▶ **TASK BRIEF**
Starting at the line that contains "X137160000Y-111760000D03*", copy every line through the end of the records below exactly as written, leaving out pictures.

[Circuit design data]
⁂
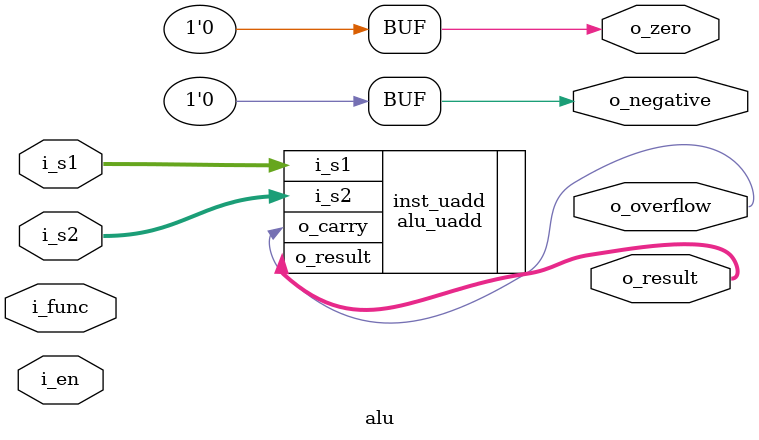
<source format=v>
/*
 * @file alu.v
 * @brief Arithmetic-logic unit
 */
`include "alu_uadd-CLA2.v"
`timescale 1us/1ns

module alu
	#(parameter SLOW = 1'b0)
	(
	input wire [7:0] i_s1,
	input wire [7:0] i_s2,
	input wire [0:0] i_en,
	input wire [2:0] i_func,
	output wire [7:0] o_result,
	output [0:0] o_zero = 1'b0,
	output [0:0] o_negative = 1'b0,
	output  wire [0:0] o_overflow
	);
	
	alu_uadd #(.SIZE(8)) inst_uadd (
		.i_s1(i_s1),
		.i_s2(i_s2),
		.o_result(o_result),
		.o_carry(o_overflow)
		);


endmodule // alu

</source>
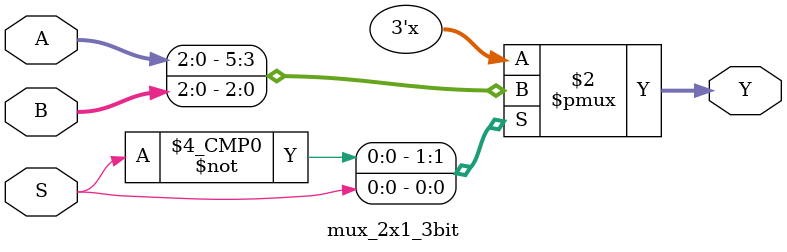
<source format=v>


module mux_2x1_3bit (Y, S, A, B);
	
	//Inputs
	input wire [2:0] A, B;
	input wire S;

	//Outputs
	output reg [2:0] Y;

	//Test for selection bit
	always @ (S, A, B)

	case(S)
		1'b0:	Y=A;
		1'b1:	Y=B;
	endcase // S

endmodule // mux_2x1_3bit
</source>
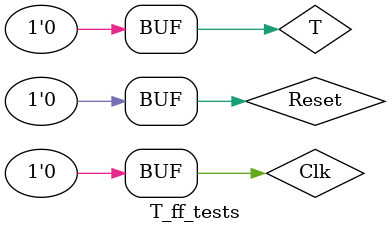
<source format=v>
`timescale 1ns / 1ps


module T_ff_tests;

	// Inputs
	reg T;
	reg Clk;
	reg Reset;

	// Outputs
	wire Q;
	wire Q_bar;

	// Instantiate the Unit Under Test (UUT)
	T_flipflop uut (
		.T(T), 
		.Clk(Clk), 
		.Reset(Reset), 
		.Q(Q), 
		.Q_bar(Q_bar)
	);

	initial begin
		Clk = 0;
		repeat(20)
		#50 Clk = ~Clk;
	end
	initial begin
		T = 0;
		repeat(18)
		#60 T = ~T;
	end
	initial begin
		Reset = 1;
		#50;
		Reset = 0;
	end
	
endmodule


</source>
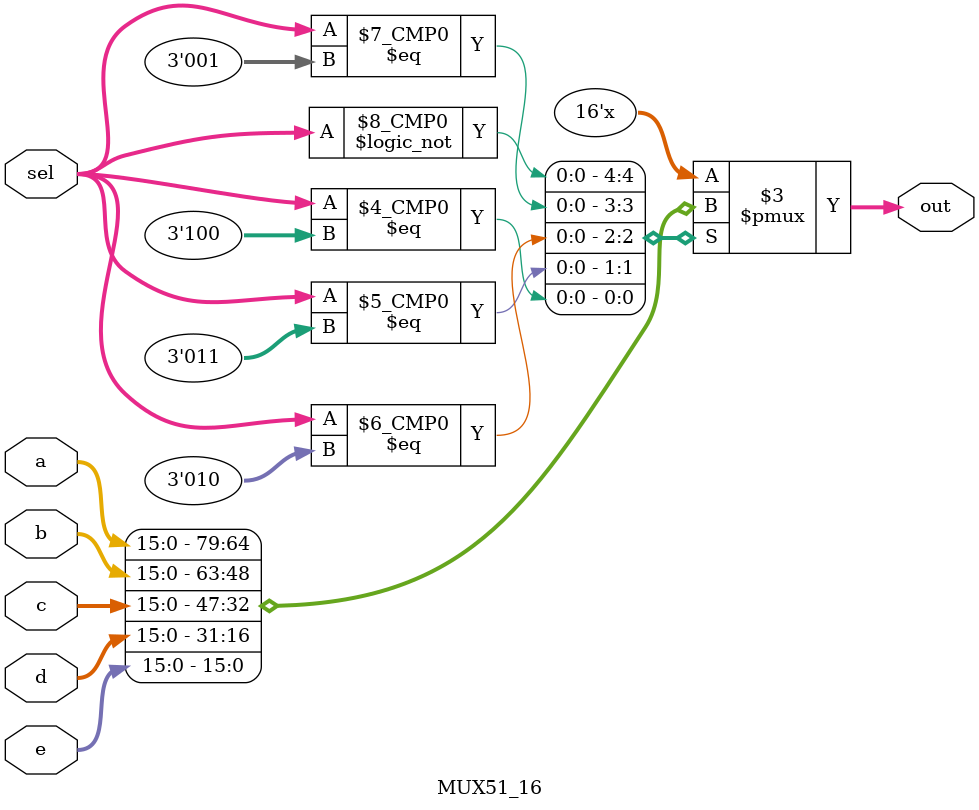
<source format=v>
module MUX51_16(out,sel,a,b,c,d,e);
  output[15:0] out;
  input[15:0] a,b,c,d,e;
  input [2:0] sel;
  reg [15:0] out;

  always@(sel or a or b or c or d or e)
      case(sel)
          3'b000: out=a;
          3'b001: out=b;
          3'b010: out=c; 
          3'b011: out=d;
          3'b100: out=e;          
          default: out=16'hxxxx;       
      endcase
endmodule
</source>
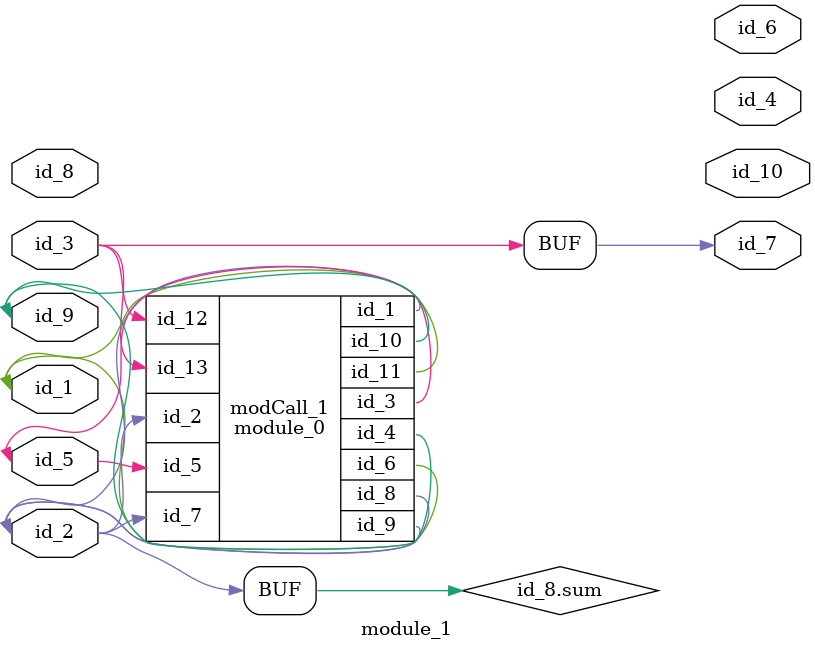
<source format=v>
module module_0 (
    id_1,
    id_2,
    id_3,
    id_4,
    id_5,
    id_6,
    id_7,
    id_8,
    id_9,
    id_10,
    id_11,
    id_12,
    id_13
);
  input wire id_13;
  input wire id_12;
  inout wire id_11;
  inout wire id_10;
  output wire id_9;
  inout wire id_8;
  input wire id_7;
  inout wire id_6;
  input wire id_5;
  output wire id_4;
  inout wire id_3;
  input wire id_2;
  inout wire id_1;
  wire id_14;
  assign id_1 = id_6;
endmodule
module module_1 (
    id_1,
    id_2,
    id_3,
    id_4,
    id_5,
    id_6,
    id_7,
    id_8,
    id_9,
    id_10
);
  output wire id_10;
  inout wire id_9;
  input wire id_8;
  output wire id_7;
  output wire id_6;
  inout wire id_5;
  output wire id_4;
  input wire id_3;
  inout wire id_2;
  module_0 modCall_1 (
      id_2,
      id_2,
      id_5,
      id_9,
      id_5,
      id_1,
      id_2,
      id_2,
      id_2,
      id_9,
      id_1,
      id_3,
      id_3
  );
  inout wire id_1;
  assign id_2 = id_8.sum;
  assign id_7 = id_3;
endmodule

</source>
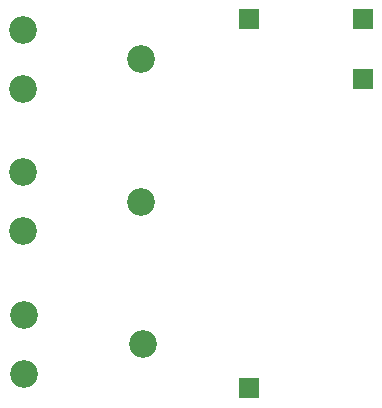
<source format=gbs>
G04 #@! TF.GenerationSoftware,KiCad,Pcbnew,6.0.2-378541a8eb~116~ubuntu21.10.1*
G04 #@! TF.CreationDate,2022-03-03T13:54:26+01:00*
G04 #@! TF.ProjectId,test,74657374-2e6b-4696-9361-645f70636258,rev?*
G04 #@! TF.SameCoordinates,Original*
G04 #@! TF.FileFunction,Soldermask,Bot*
G04 #@! TF.FilePolarity,Negative*
%FSLAX46Y46*%
G04 Gerber Fmt 4.6, Leading zero omitted, Abs format (unit mm)*
G04 Created by KiCad (PCBNEW 6.0.2-378541a8eb~116~ubuntu21.10.1) date 2022-03-03 13:54:26*
%MOMM*%
%LPD*%
G01*
G04 APERTURE LIST*
%ADD10R,1.700000X1.700000*%
%ADD11C,2.340000*%
G04 APERTURE END LIST*
D10*
G04 #@! TO.C,OUT1*
X137160000Y-111760000D03*
G04 #@! TD*
G04 #@! TO.C,GND1*
X146812000Y-80518000D03*
G04 #@! TD*
G04 #@! TO.C,5V1*
X146812000Y-85598000D03*
G04 #@! TD*
G04 #@! TO.C,IN1*
X137160000Y-80518000D03*
G04 #@! TD*
D11*
G04 #@! TO.C,RV2*
X117983000Y-81407000D03*
X128000000Y-83907000D03*
X117983000Y-86407000D03*
G04 #@! TD*
G04 #@! TO.C,RV3*
X118110000Y-105537000D03*
X128110000Y-108037000D03*
X118110000Y-110537000D03*
G04 #@! TD*
G04 #@! TO.C,RV1*
X118000000Y-93472000D03*
X128000000Y-95972000D03*
X118000000Y-98472000D03*
G04 #@! TD*
M02*

</source>
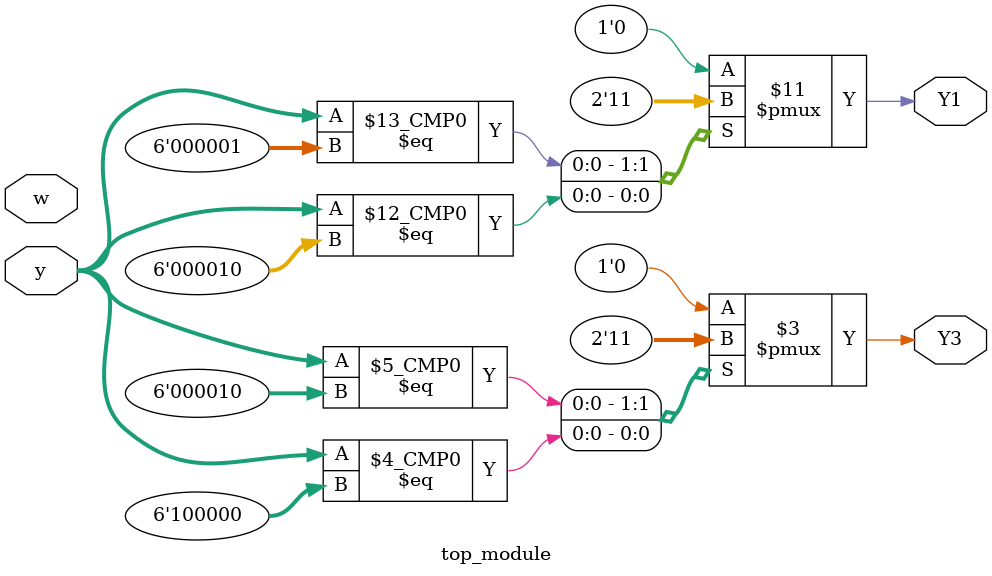
<source format=sv>
module top_module (
	input [5:0] y,
	input w,
	output Y1,
	output Y3
);

  reg Y1;
  reg Y3;

  always @(y)
  begin
    case(y)
      6'b000001: begin
        Y1 = 1'b1;
        Y3 = 1'b0;
      end
      6'b000010: begin
        Y1 = 1'b1;
        Y3 = 1'b1;
      end
      6'b000100: begin
        Y1 = 1'b0;
        Y3 = 1'b0;
      end
      6'b001000: begin
        Y1 = 1'b0;
        Y3 = 1'b0;
      end
      6'b010000: begin
        Y1 = 1'b0;
        Y3 = 1'b0;
      end
      6'b100000: begin
        Y1 = 1'b0;
        Y3 = 1'b1;
      end
      default: begin
        Y1 = 1'b0;
        Y3 = 1'b0;
      end
    endcase
  end

endmodule

</source>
⁂
▶ **ANSWER SECTION**
X137160000Y-111760000D03*
G04 #@! TD*
G04 #@! TO.C,GND1*
X146812000Y-80518000D03*
G04 #@! TD*
G04 #@! TO.C,5V1*
X146812000Y-85598000D03*
G04 #@! TD*
G04 #@! TO.C,IN1*
X137160000Y-80518000D03*
G04 #@! TD*
D11*
G04 #@! TO.C,RV2*
X117983000Y-81407000D03*
X128000000Y-83907000D03*
X117983000Y-86407000D03*
G04 #@! TD*
G04 #@! TO.C,RV3*
X118110000Y-105537000D03*
X128110000Y-108037000D03*
X118110000Y-110537000D03*
G04 #@! TD*
G04 #@! TO.C,RV1*
X118000000Y-93472000D03*
X128000000Y-95972000D03*
X118000000Y-98472000D03*
G04 #@! TD*
M02*

</source>
<source format=sv>
module top_module (
	input [5:0] y,
	input w,
	output Y1,
	output Y3
);

  reg Y1;
  reg Y3;

  always @(y)
  begin
    case(y)
      6'b000001: begin
        Y1 = 1'b1;
        Y3 = 1'b0;
      end
      6'b000010: begin
        Y1 = 1'b1;
        Y3 = 1'b1;
      end
      6'b000100: begin
        Y1 = 1'b0;
        Y3 = 1'b0;
      end
      6'b001000: begin
        Y1 = 1'b0;
        Y3 = 1'b0;
      end
      6'b010000: begin
        Y1 = 1'b0;
        Y3 = 1'b0;
      end
      6'b100000: begin
        Y1 = 1'b0;
        Y3 = 1'b1;
      end
      default: begin
        Y1 = 1'b0;
        Y3 = 1'b0;
      end
    endcase
  end

endmodule

</source>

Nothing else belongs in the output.